Church of Uganda rejects appointment of Bishop Sarah Mullaly as new Archbishop of Canterbury

KAMPALA: The Archbishop of the Church of Uganda, The Most Rev Stephen Samuel Kaziimba Mugalu, has expressed profound sadness following the appointment of the Rt Re. Dame Sarah Mullaly, Bishop of London, as the next Archbishop of Canterbury.

In a statement issued on October 3, 2025, Archbishop Kaziimba said he was troubled by Mullaly’s known support for positions on sexuality and same-sex marriage that, in his view, deviate from the historic teachings of the Anglican faith.

“This appointment deepens the tear in the fabric of the Anglican Communion, a divide that began in 2003 with the consecration of a divorced father of two living in a same-sex relationship by The Episcopal Church,” Kaziimba said.

“There appears to be no repentance. Make no mistake, this is a grievous decision at the highest levels of the Church of England to separate itself from the vast majority of the global Anglican Communion,” he added.

Archbishop Kaziimba, a founding member of the Global Anglican Future Conference (GAFCON), reaffirmed the Church of Uganda’s commitment to Biblical faith and the authority of Scripture.

He extended solidarity to members of the Church of England who may be disillusioned by the appointment, offering fellowship through GAFCON and the Global South Fellowship of Anglicans.

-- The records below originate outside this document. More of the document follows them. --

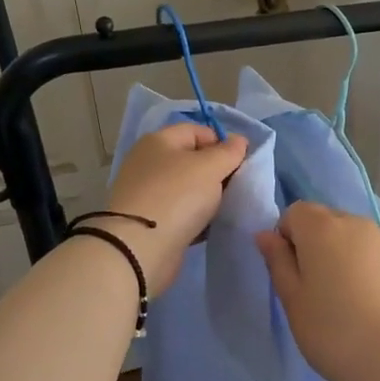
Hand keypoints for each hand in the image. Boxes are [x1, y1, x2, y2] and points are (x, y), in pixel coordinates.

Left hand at [96, 123, 248, 288]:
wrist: (139, 249)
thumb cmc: (176, 196)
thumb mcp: (210, 167)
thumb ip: (229, 152)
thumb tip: (238, 140)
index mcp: (159, 141)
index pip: (198, 131)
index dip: (222, 143)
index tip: (240, 164)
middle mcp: (149, 163)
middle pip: (193, 160)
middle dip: (218, 172)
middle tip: (236, 188)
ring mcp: (147, 193)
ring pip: (189, 188)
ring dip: (209, 197)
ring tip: (226, 209)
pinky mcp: (150, 221)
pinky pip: (181, 212)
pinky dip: (196, 218)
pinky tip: (210, 227)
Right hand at [255, 202, 379, 380]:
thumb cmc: (335, 332)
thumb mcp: (294, 301)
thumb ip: (278, 262)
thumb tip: (266, 235)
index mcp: (322, 228)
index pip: (295, 212)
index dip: (287, 238)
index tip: (291, 275)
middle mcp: (356, 224)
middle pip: (326, 221)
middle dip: (315, 245)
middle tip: (315, 291)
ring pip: (354, 238)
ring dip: (343, 257)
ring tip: (346, 303)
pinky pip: (377, 256)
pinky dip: (368, 271)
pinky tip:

“As we declared in our 2023 GAFCON statement from Kigali, we no longer recognize the Archbishop of Canterbury as having global authority. The office is certainly no longer an ‘Instrument of Communion,’” he said.

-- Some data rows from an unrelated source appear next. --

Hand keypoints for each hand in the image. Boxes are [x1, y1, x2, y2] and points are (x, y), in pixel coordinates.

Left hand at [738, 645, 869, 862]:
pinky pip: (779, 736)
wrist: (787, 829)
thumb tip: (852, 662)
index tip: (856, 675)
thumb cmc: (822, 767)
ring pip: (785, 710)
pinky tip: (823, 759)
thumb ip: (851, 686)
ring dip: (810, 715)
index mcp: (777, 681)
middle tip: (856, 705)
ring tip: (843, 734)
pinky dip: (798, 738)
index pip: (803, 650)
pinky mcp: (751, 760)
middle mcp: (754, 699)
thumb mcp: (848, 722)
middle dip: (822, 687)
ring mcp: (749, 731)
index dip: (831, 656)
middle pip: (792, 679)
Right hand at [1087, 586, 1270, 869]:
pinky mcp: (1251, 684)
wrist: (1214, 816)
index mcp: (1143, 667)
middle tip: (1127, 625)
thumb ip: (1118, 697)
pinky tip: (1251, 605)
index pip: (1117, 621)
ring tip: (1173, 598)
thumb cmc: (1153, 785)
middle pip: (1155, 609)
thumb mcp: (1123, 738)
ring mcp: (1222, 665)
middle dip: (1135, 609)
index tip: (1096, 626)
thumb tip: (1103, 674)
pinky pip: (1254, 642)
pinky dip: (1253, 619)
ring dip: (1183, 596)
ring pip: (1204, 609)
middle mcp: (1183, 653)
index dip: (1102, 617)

“With this appointment, the Archbishop of Canterbury is reduced simply to the Primate of All England.”

Despite his disappointment, Kaziimba expressed optimism about the continued vitality of Gospel-centered mission within the Anglican tradition.

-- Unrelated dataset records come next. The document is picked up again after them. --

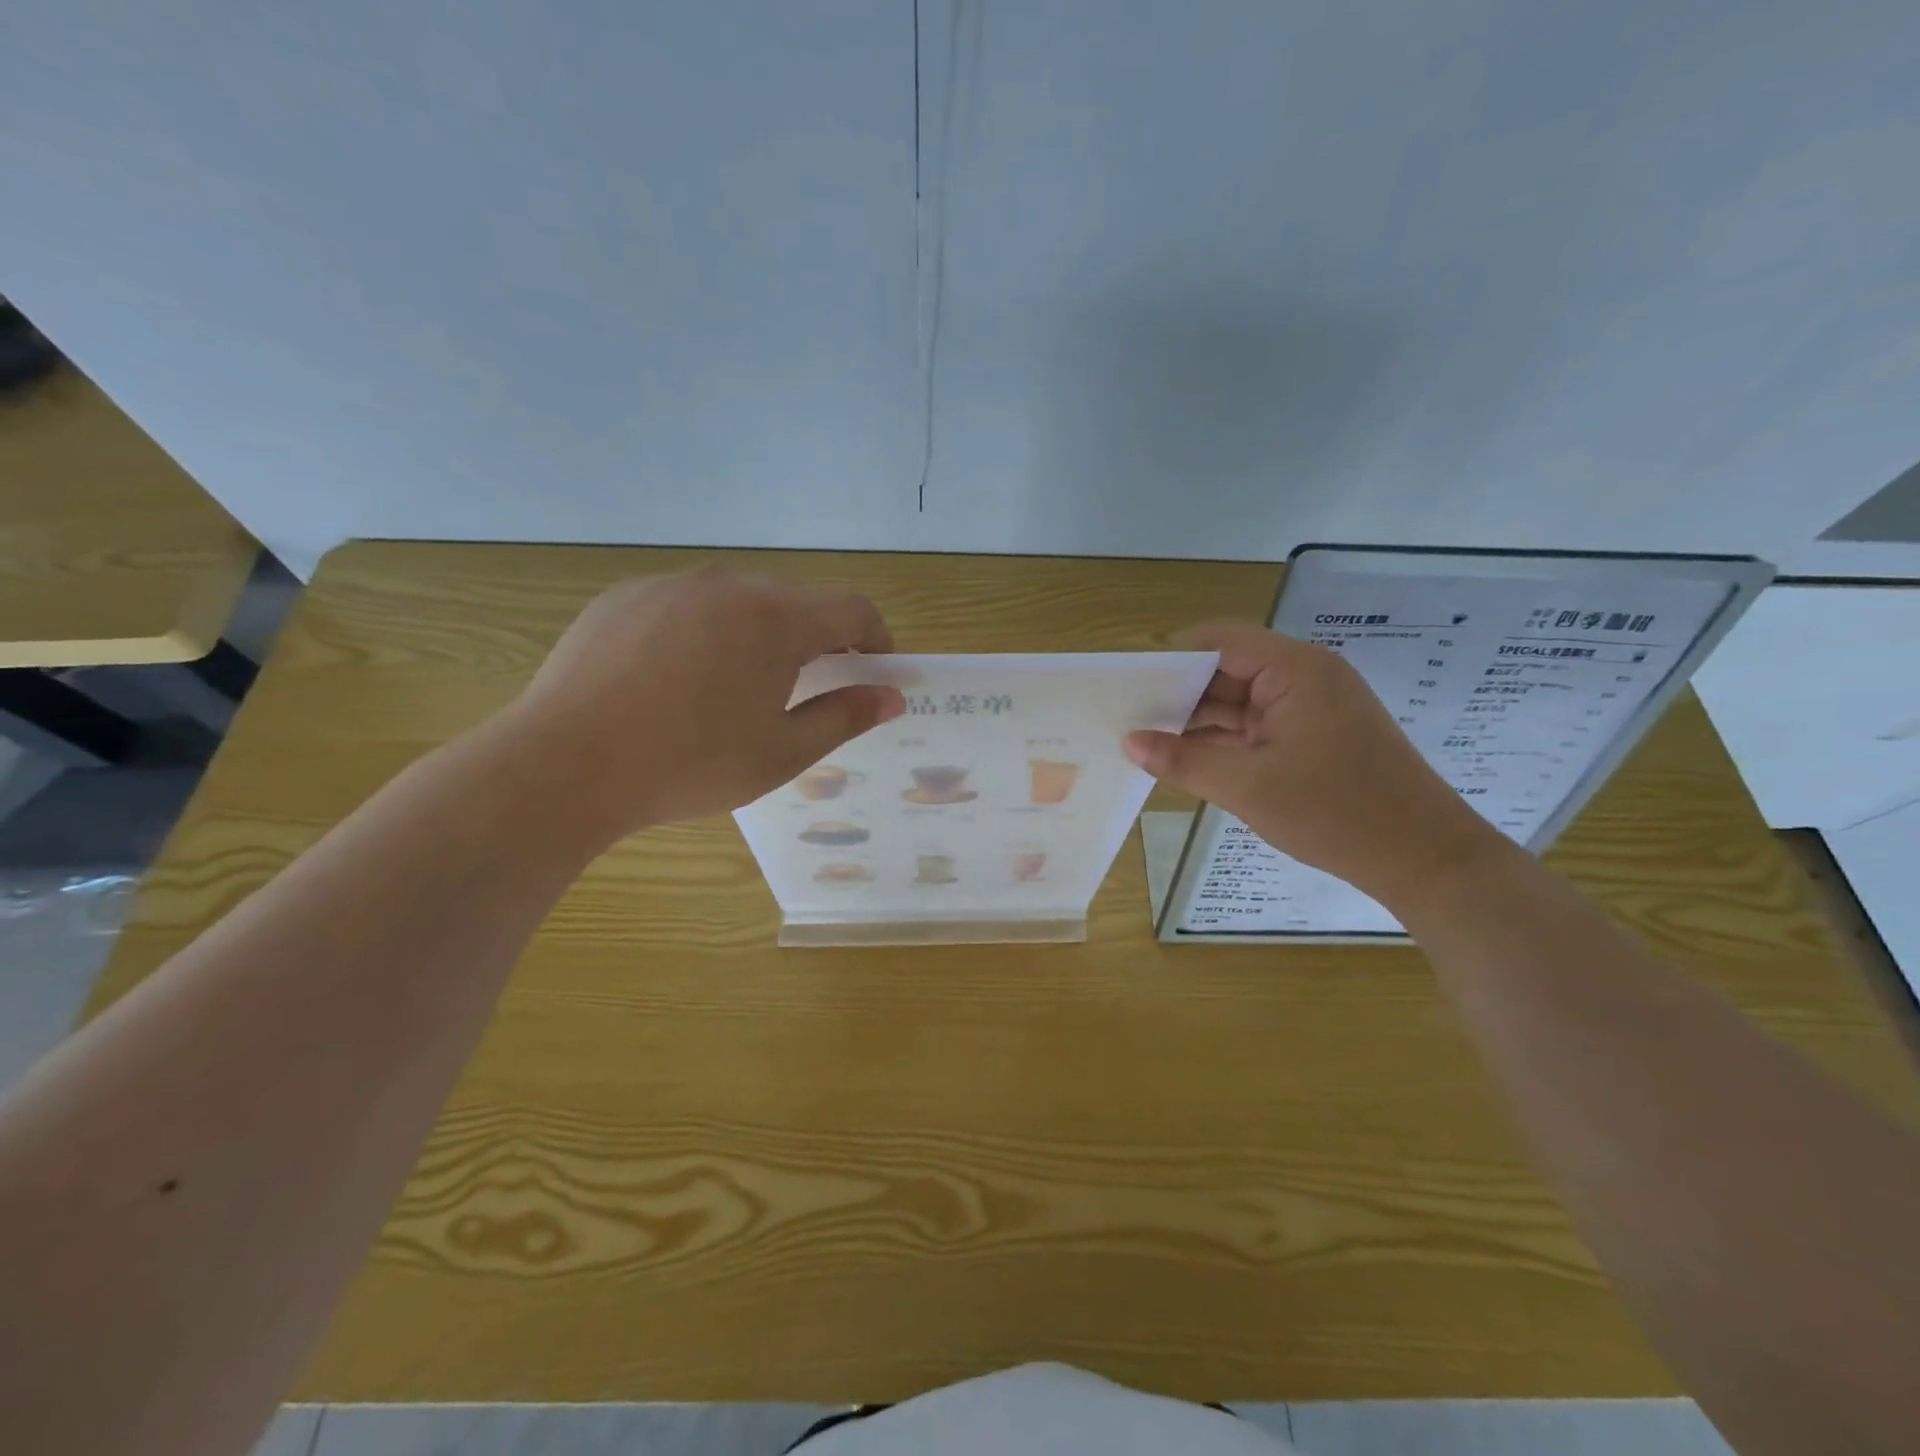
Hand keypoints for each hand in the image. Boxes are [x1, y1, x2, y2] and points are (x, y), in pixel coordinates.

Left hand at [502, 567, 903, 839]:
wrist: (564, 764)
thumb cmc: (689, 764)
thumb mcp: (782, 752)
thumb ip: (845, 716)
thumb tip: (891, 697)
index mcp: (776, 618)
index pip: (853, 609)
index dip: (877, 639)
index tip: (874, 674)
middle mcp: (729, 583)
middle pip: (798, 601)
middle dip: (818, 639)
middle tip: (809, 690)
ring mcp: (671, 584)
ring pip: (741, 599)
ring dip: (761, 634)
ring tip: (739, 688)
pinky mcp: (626, 596)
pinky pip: (689, 603)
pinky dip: (708, 631)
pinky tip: (680, 679)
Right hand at [1124, 622, 1503, 908]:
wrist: (1425, 858)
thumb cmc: (1335, 812)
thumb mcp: (1247, 786)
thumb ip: (1183, 760)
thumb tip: (1129, 742)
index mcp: (1295, 670)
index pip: (1220, 641)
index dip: (1173, 657)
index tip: (1130, 684)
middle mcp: (1305, 676)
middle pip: (1229, 668)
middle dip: (1181, 693)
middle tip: (1130, 717)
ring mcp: (1313, 706)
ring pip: (1241, 700)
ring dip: (1201, 719)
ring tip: (1148, 739)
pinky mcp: (1317, 734)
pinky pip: (1259, 724)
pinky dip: (1226, 738)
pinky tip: (1188, 757)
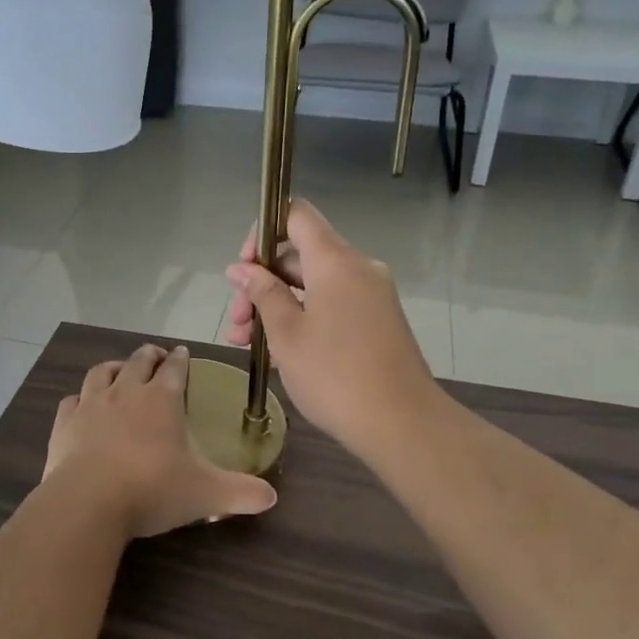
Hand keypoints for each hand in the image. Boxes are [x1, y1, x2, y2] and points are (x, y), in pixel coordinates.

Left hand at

“The future of Gospel-centered mission in our Anglican tradition is bright. The fields are ripe for harvest; we pray for laborers to go into the harvest,” he said, citing the 2018 GAFCON Jerusalem statement: “We will proclaim Christ faithfully to the nations.”

 

The 63-year-old Bishop Sarah Mullaly, who became the first female Bishop of London in 2018, previously served as Bishop of Crediton from 2015 to 2018.

Before entering ministry, she spent more than 35 years in the National Health Service (NHS), becoming England’s youngest-ever Chief Nursing Officer in 1999.

Women were first ordained as priests in the Church of England in 1994, and the first female bishops were appointed in 2014 — milestones that marked significant turning points in the denomination’s history.